■ **WHAT IS EXPECTED**: Locate every line in the records below that holds the word "Василий" and return each one.

■ **ENTRIES SHOWN**:
^^^^^^^^
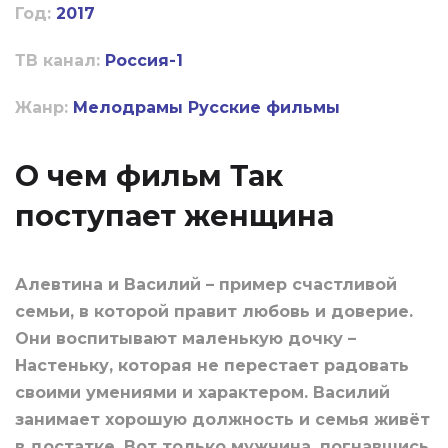
Год:
2017
ТВ канал:
Россия-1
Жанр:
Мелодрамы
Русские фильмы
О чем фильм Так
поступает женщина
Алевтина и Василий – пример счастливой
семьи, в которой правит любовь и доверие.
Они воспитывают маленькую дочку –
Настеньку, которая не перестает радовать
своими умениями и характером. Василий
занимает хорошую должность и семья живёт
в достатке. Вот только мужчина, погнавшись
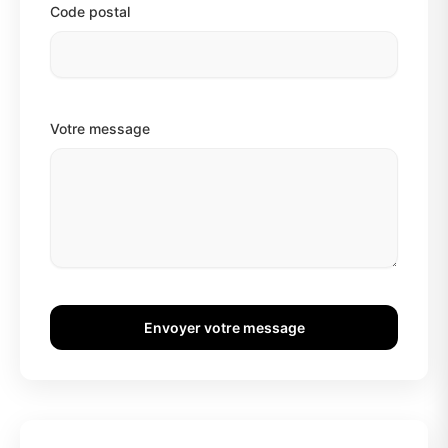
Code postal
Votre message
Envoyer votre message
^^^^^^^^
■ **TASK SOLUTION**:
Алевтина и Василий – пример счастливой
своими умениями и характером. Василий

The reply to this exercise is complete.